=== Section Start ===

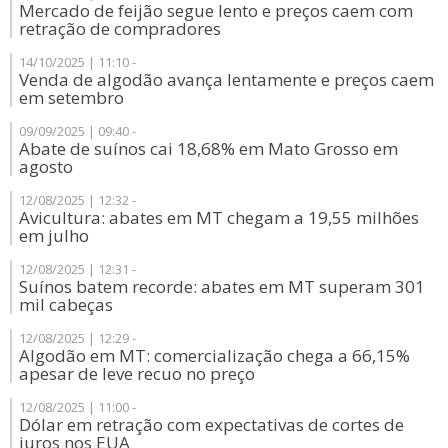
Mercado de feijão segue lento e preços caem com
retração de compradores
14/10/2025 | 11:10 -
Venda de algodão avança lentamente e preços caem
em setembro
09/09/2025 | 09:40 -
Abate de suínos cai 18,68% em Mato Grosso em
agosto
12/08/2025 | 12:32 -
Avicultura: abates em MT chegam a 19,55 milhões
em julho
12/08/2025 | 12:31 -
Suínos batem recorde: abates em MT superam 301
mil cabeças
12/08/2025 | 12:29 -
Algodão em MT: comercialização chega a 66,15%
apesar de leve recuo no preço
12/08/2025 | 11:00 -
Dólar em retração com expectativas de cortes de
juros nos EUA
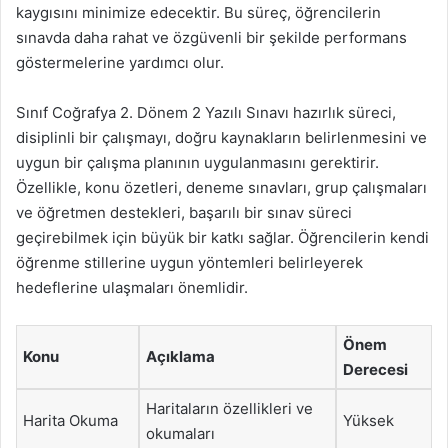
kaygısını minimize edecektir. Bu süreç, öğrencilerin
sınavda daha rahat ve özgüvenli bir şekilde performans
göstermelerine yardımcı olur.
Sınıf Coğrafya 2. Dönem 2 Yazılı Sınavı hazırlık süreci,
disiplinli bir çalışmayı, doğru kaynakların belirlenmesini ve
uygun bir çalışma planının uygulanmasını gerektirir.
Özellikle, konu özetleri, deneme sınavları, grup çalışmaları
ve öğretmen destekleri, başarılı bir sınav süreci
geçirebilmek için büyük bir katkı sağlar. Öğrencilerin kendi
öğrenme stillerine uygun yöntemleri belirleyerek
hedeflerine ulaşmaları önemlidir.
Önem
Konu
Açıklama
Derecesi
Haritaların özellikleri ve
Harita Okuma
Yüksek
okumaları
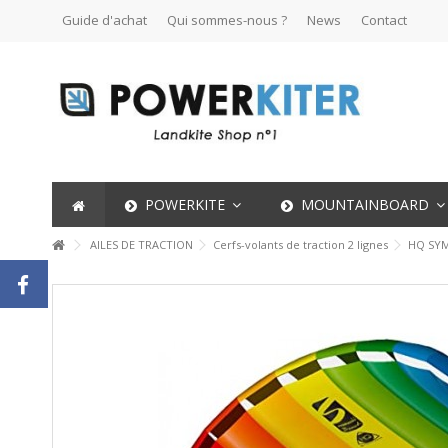
Guide d'achat
Qui sommes-nous ?
News
Contact
POWERKITE
MOUNTAINBOARD
AILES DE TRACTION
Cerfs-volants de traction 2 lignes
HQ SY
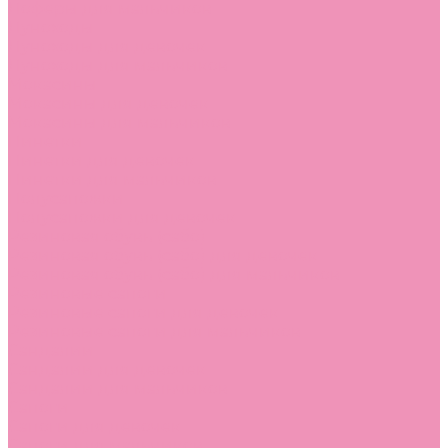
Лоферы для мальчиков
Луноходы
Луноходы для девочек
Луноходы для мальчиков
Мокасины
Мокасины для девочек
Мокасины для мальчиков
Пинетки
Пинетки для девочек
Пинетки для мальчиков
Полусапожки
Полусапожки для девочек
Резиновая обувь (сабо)
Резиновая обувь (сабо) для девочек
Резиновая обувь (сабо) для мальчиков
Резиновые сапоги
Резиновые сапоги для девочек
Резиновые сапоги для мальчиков
Сандалии
Сандалии для девочек
Сандалии для мальчиков
Сапоги
Сапоги для девочек
Сапоги для мальчиков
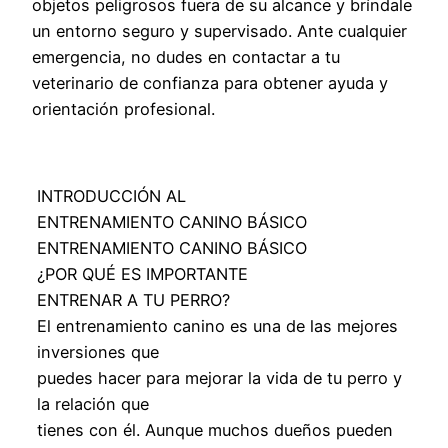
objetos peligrosos fuera de su alcance y bríndale
un entorno seguro y supervisado. Ante cualquier
emergencia, no dudes en contactar a tu
veterinario de confianza para obtener ayuda y
orientación profesional.
INTRODUCCIÓN AL
ENTRENAMIENTO CANINO BÁSICO
ENTRENAMIENTO CANINO BÁSICO
¿POR QUÉ ES IMPORTANTE
ENTRENAR A TU PERRO?
El entrenamiento canino es una de las mejores
inversiones que
puedes hacer para mejorar la vida de tu perro y
la relación que
tienes con él. Aunque muchos dueños pueden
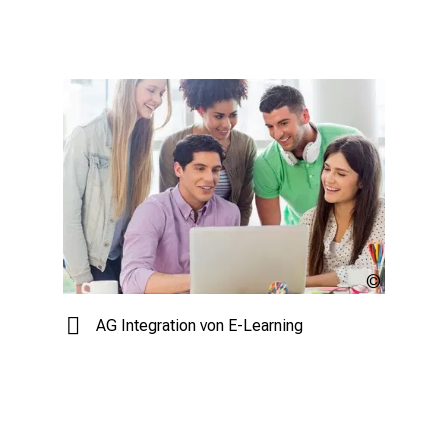
AG Integra
"wavebrea
AG Integration von E-Learning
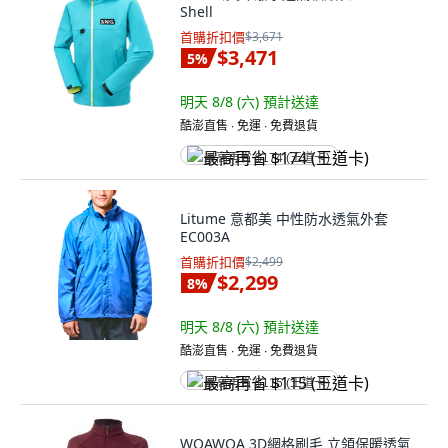
Shell
首購折扣價
$3,671
$3,471
5
%
明天 8/8 (六)
預計送達
酷澎直售 ∙ 免運 ∙ 免費退貨
最高再省 $174 (王道卡)
Litume 意都美 中性防水透氣外套
EC003A
首購折扣價
$2,499
$2,299
8
%
明天 8/8 (六)
預計送達
酷澎直售 ∙ 免運 ∙ 免費退貨
最高再省 $115 (王道卡)
WOAWOA 3D網格刷毛 立領保暖透氣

=== Section End ===

> [REQUIRED WORK]: If an entry holds a picture, skip the picture and print the rest of the data exactly.

> [OUTPUT FOR THIS TASK]:
Mercado de feijão segue lento e preços caem com
retração de compradores
14/10/2025 | 11:10 -
Venda de algodão avança lentamente e preços caem
em setembro
09/09/2025 | 09:40 -
Abate de suínos cai 18,68% em Mato Grosso em
agosto
12/08/2025 | 12:32 -
Avicultura: abates em MT chegam a 19,55 milhões
em julho
12/08/2025 | 12:31 -
Suínos batem recorde: abates em MT superam 301
mil cabeças
12/08/2025 | 12:29 -
Algodão em MT: comercialização chega a 66,15%
apesar de leve recuo no preço
12/08/2025 | 11:00 -
Dólar em retração com expectativas de cortes de
juros nos EUA
kaygısını minimize edecektir. Bu süreç, öğrencilerin
sınavda daha rahat ve özgüvenli bir şekilde performans
göstermelerine yardımcı olur.
Sınıf Coğrafya 2. Dönem 2 Yazılı Sınavı hazırlık süreci,
disiplinli bir çalışmayı, doğru kaynakların belirlenmesini ve
uygun bir çalışma planının uygulanmasını gerektirir.
Özellikle, konu özetleri, deneme sınavları, grup çalışmaları
ve öğretmen destekleri, başarılı bir sınav süreci
geçirebilmek için büyük bir katkı sağlar. Öğrencilerin kendi
öğrenme stillerine uygun yöntemleri belirleyerek
hedeflerine ulaşmaları önemlidir.
Önem
Konu
Açıklama
Derecesi
Haritaların özellikleri ve
Harita Okuma
Yüksek
okumaları
Guide d'achat
Qui sommes-nous ?
News
Contact
POWERKITE
MOUNTAINBOARD
AILES DE TRACTION
Cerfs-volants de traction 2 lignes
HQ SY
Лоферы для мальчиков
Луноходы
Луноходы для девочек
Луноходы для мальчиков
Мокасины
Мокасины для девочек
Мокасины для мальчиков
Пинетки
Пинетки для девочек
Пинетки для мальчиков
Полусапожки
Полусапожки для девочек
Резиновая обувь (сабо)
Резиновая обувь (сабо) для девочек
Резиновая обувь (сабо) для мальчиков
Резиновые сапоги
Резиновые сапоги для девочек
Резиновые сапоги для мальчиков
Сандалии
Сандалии для девочек
Сандалии для мальчиков
Сапоги
Сапоги для девочек
Сапоги для мальчиков
objetos peligrosos fuera de su alcance y bríndale
un entorno seguro y supervisado. Ante cualquier
emergencia, no dudes en contactar a tu
veterinario de confianza para obtener ayuda y
orientación profesional.
INTRODUCCIÓN AL
ENTRENAMIENTO CANINO BÁSICO
ENTRENAMIENTO CANINO BÁSICO
¿POR QUÉ ES IMPORTANTE
ENTRENAR A TU PERRO?
El entrenamiento canino es una de las mejores
inversiones que
puedes hacer para mejorar la vida de tu perro y
la relación que
tienes con él. Aunque muchos dueños pueden
AG Integra
"wavebrea
AG Integration von E-Learning
Shell
首購折扣價
$3,671
$3,471
5
%
明天 8/8 (六)
預計送達
酷澎直售 ∙ 免運 ∙ 免費退貨
最高再省 $174 (王道卡)
Litume 意都美 中性防水透氣外套
EC003A
首購折扣價
$2,499
$2,299
8
%
明天 8/8 (六)
預計送達
酷澎直售 ∙ 免運 ∙ 免費退貨
最高再省 $115 (王道卡)
WOAWOA 3D網格刷毛 立領保暖透氣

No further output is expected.